> _Your objective_:
Your answer should be the data below, reproduced with nothing changed.

> _Exercise materials_:
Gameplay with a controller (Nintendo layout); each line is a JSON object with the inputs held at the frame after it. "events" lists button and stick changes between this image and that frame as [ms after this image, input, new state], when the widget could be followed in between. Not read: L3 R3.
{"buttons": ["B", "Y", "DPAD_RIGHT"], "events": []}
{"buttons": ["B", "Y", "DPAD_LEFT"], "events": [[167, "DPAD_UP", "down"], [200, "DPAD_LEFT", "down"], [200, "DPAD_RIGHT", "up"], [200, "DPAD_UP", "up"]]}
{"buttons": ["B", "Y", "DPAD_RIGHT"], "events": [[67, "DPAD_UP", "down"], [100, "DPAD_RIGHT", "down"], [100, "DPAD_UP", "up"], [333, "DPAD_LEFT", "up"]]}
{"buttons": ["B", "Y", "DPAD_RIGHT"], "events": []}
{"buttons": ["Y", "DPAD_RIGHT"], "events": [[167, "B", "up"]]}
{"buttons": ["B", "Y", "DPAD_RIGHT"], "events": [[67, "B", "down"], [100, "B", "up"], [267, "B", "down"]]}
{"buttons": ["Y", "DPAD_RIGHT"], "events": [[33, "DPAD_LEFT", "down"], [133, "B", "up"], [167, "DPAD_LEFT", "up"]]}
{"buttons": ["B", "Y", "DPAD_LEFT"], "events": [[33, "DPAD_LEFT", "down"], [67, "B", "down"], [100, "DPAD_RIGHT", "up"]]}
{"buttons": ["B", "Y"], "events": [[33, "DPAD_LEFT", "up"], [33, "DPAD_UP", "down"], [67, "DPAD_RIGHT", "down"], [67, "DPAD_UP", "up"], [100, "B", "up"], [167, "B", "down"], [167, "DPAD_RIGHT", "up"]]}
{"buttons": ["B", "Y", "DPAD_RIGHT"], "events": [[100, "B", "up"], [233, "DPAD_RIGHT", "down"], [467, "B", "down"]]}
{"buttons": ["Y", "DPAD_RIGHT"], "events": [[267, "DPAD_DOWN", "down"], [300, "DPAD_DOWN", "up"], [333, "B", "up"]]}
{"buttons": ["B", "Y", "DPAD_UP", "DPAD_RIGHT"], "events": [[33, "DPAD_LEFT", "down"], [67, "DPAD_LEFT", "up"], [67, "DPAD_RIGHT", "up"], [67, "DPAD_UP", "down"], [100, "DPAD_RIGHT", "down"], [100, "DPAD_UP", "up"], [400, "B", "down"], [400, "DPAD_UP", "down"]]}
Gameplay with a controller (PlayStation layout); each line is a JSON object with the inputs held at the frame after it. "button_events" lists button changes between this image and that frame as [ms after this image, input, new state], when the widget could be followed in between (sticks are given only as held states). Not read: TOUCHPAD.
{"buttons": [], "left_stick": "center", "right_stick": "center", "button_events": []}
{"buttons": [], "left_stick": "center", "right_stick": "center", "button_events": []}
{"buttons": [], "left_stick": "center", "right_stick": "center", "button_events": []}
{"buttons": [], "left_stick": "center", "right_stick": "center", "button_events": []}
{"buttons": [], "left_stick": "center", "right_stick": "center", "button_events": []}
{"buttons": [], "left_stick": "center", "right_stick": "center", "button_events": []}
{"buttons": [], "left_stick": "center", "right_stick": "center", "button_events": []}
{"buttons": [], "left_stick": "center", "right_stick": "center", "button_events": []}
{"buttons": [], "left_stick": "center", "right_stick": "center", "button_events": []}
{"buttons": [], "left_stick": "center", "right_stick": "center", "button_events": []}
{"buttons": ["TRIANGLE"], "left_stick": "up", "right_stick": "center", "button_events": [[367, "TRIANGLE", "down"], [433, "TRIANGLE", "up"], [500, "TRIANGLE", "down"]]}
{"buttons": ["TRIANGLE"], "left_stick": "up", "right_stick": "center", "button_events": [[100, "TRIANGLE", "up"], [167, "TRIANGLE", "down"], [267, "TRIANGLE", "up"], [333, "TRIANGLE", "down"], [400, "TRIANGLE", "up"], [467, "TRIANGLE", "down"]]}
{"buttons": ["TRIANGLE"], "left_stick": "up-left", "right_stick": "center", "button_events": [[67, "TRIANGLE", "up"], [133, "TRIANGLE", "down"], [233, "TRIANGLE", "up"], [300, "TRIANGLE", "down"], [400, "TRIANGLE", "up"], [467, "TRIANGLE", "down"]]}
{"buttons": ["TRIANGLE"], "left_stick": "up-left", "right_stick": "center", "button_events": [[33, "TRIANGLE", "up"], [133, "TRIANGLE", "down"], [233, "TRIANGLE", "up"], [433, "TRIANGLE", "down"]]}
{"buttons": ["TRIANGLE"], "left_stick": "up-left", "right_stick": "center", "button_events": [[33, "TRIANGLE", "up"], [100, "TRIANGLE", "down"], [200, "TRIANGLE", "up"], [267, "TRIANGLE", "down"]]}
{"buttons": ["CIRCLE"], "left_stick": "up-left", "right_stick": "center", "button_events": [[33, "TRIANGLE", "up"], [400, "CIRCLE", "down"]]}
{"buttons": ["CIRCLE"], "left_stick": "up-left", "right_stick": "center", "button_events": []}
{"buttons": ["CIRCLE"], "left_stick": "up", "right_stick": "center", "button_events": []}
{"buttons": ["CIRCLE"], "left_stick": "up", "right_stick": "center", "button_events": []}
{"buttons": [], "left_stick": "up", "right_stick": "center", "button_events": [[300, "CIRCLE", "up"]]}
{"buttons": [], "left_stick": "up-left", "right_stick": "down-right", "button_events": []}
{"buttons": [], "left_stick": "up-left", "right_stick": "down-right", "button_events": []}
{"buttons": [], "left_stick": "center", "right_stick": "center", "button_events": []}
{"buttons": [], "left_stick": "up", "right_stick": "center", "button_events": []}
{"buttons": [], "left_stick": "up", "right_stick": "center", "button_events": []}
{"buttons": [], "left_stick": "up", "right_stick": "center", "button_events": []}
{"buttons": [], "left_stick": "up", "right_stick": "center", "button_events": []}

> _Solution to the exercise_:
Gameplay with a controller (Nintendo layout); each line is a JSON object with the inputs held at the frame after it. "events" lists button and stick changes between this image and that frame as [ms after this image, input, new state], when the widget could be followed in between. Not read: L3 R3.
{"buttons": ["B", "Y", "DPAD_RIGHT"], "events": []}
{"buttons": ["B", "Y", "DPAD_LEFT"], "events": [[167, "DPAD_UP", "down"], [200, "DPAD_LEFT", "down"], [200, "DPAD_RIGHT", "up"], [200, "DPAD_UP", "up"]]}
{"buttons": ["B", "Y", "DPAD_RIGHT"], "events": [[67, "DPAD_UP", "down"], [100, "DPAD_RIGHT", "down"], [100, "DPAD_UP", "up"], [333, "DPAD_LEFT", "up"]]}
{"buttons": ["B", "Y", "DPAD_RIGHT"], "events": []}
{"buttons": ["Y", "DPAD_RIGHT"], "events": [[167, "B", "up"]]}
{"buttons": ["B", "Y", "DPAD_RIGHT"], "events": [[67, "B", "down"], [100, "B", "up"], [267, "B", "down"]]}
{"buttons": ["Y", "DPAD_RIGHT"], "events": [[33, "DPAD_LEFT", "down"], [133, "B", "up"], [167, "DPAD_LEFT", "up"]]}
{"buttons": ["B", "Y", "DPAD_LEFT"], "events": [[33, "DPAD_LEFT", "down"], [67, "B", "down"], [100, "DPAD_RIGHT", "up"]]}
{"buttons": ["B", "Y"], "events": [[33, "DPAD_LEFT", "up"], [33, "DPAD_UP", "down"], [67, "DPAD_RIGHT", "down"], [67, "DPAD_UP", "up"], [100, "B", "up"], [167, "B", "down"], [167, "DPAD_RIGHT", "up"]]}
{"buttons": ["B", "Y", "DPAD_RIGHT"], "events": [[100, "B", "up"], [233, "DPAD_RIGHT", "down"], [467, "B", "down"]]}
{"buttons": ["Y", "DPAD_RIGHT"], "events": [[267, "DPAD_DOWN", "down"], [300, "DPAD_DOWN", "up"], [333, "B", "up"]]}
{"buttons": ["B", "Y", "DPAD_UP", "DPAD_RIGHT"], "events": [[33, "DPAD_LEFT", "down"], [67, "DPAD_LEFT", "up"], [67, "DPAD_RIGHT", "up"], [67, "DPAD_UP", "down"], [100, "DPAD_RIGHT", "down"], [100, "DPAD_UP", "up"], [400, "B", "down"], [400, "DPAD_UP", "down"]]}
Gameplay with a controller (PlayStation layout); each line is a JSON object with the inputs held at the frame after it. "button_events" lists button changes between this image and that frame as [ms after this image, input, new state], when the widget could be followed in between (sticks are given only as held states). Not read: TOUCHPAD.
{"buttons": [], "left_stick": "center", "right_stick": "center", "button_events": []}
{"buttons": [], "left_stick": "center", "right_stick": "center", "button_events": []}
{"buttons": [], "left_stick": "center", "right_stick": "center", "button_events": []}
{"buttons": [], "left_stick": "center", "right_stick": "center", "button_events": []}
{"buttons": [], "left_stick": "center", "right_stick": "center", "button_events": []}
{"buttons": [], "left_stick": "center", "right_stick": "center", "button_events": []}
{"buttons": [], "left_stick": "center", "right_stick": "center", "button_events": []}
{"buttons": [], "left_stick": "center", "right_stick": "center", "button_events": []}
{"buttons": [], "left_stick": "center", "right_stick": "center", "button_events": []}
{"buttons": [], "left_stick": "center", "right_stick": "center", "button_events": []}
{"buttons": ["TRIANGLE"], "left_stick": "up", "right_stick": "center", "button_events": [[367, "TRIANGLE", "down"], [433, "TRIANGLE", "up"], [500, "TRIANGLE", "down"]]}
{"buttons": ["TRIANGLE"], "left_stick": "up", "right_stick": "center", "button_events": [[100, "TRIANGLE", "up"], [167, "TRIANGLE", "down"], [267, "TRIANGLE", "up"], [333, "TRIANGLE", "down"], [400, "TRIANGLE", "up"], [467, "TRIANGLE", "down"]]}
{"buttons": ["TRIANGLE"], "left_stick": "up-left", "right_stick": "center", "button_events": [[67, "TRIANGLE", "up"], [133, "TRIANGLE", "down"], [233, "TRIANGLE", "up"], [300, "TRIANGLE", "down"], [400, "TRIANGLE", "up"], [467, "TRIANGLE", "down"]]}
{"buttons": ["TRIANGLE"], "left_stick": "up-left", "right_stick": "center", "button_events": [[33, "TRIANGLE", "up"], [133, "TRIANGLE", "down"], [233, "TRIANGLE", "up"], [433, "TRIANGLE", "down"]]}
{"buttons": ["TRIANGLE"], "left_stick": "up-left", "right_stick": "center", "button_events": [[33, "TRIANGLE", "up"], [100, "TRIANGLE", "down"], [200, "TRIANGLE", "up"], [267, "TRIANGLE", "down"]]}
{"buttons": ["CIRCLE"], "left_stick": "up-left", "right_stick": "center", "button_events": [[33, "TRIANGLE", "up"], [400, "CIRCLE", "down"]]}
{"buttons": ["CIRCLE"], "left_stick": "up-left", "right_stick": "center", "button_events": []}
{"buttons": ["CIRCLE"], "left_stick": "up", "right_stick": "center", "button_events": []}
{"buttons": ["CIRCLE"], "left_stick": "up", "right_stick": "center", "button_events": []}
{"buttons": [], "left_stick": "up", "right_stick": "center", "button_events": [[300, "CIRCLE", "up"]]}
{"buttons": [], "left_stick": "up-left", "right_stick": "down-right", "button_events": []}
{"buttons": [], "left_stick": "up-left", "right_stick": "down-right", "button_events": []}
{"buttons": [], "left_stick": "center", "right_stick": "center", "button_events": []}
{"buttons": [], "left_stick": "up", "right_stick": "center", "button_events": []}
{"buttons": [], "left_stick": "up", "right_stick": "center", "button_events": []}
{"buttons": [], "left_stick": "up", "right_stick": "center", "button_events": []}
{"buttons": [], "left_stick": "up", "right_stick": "center", "button_events": []}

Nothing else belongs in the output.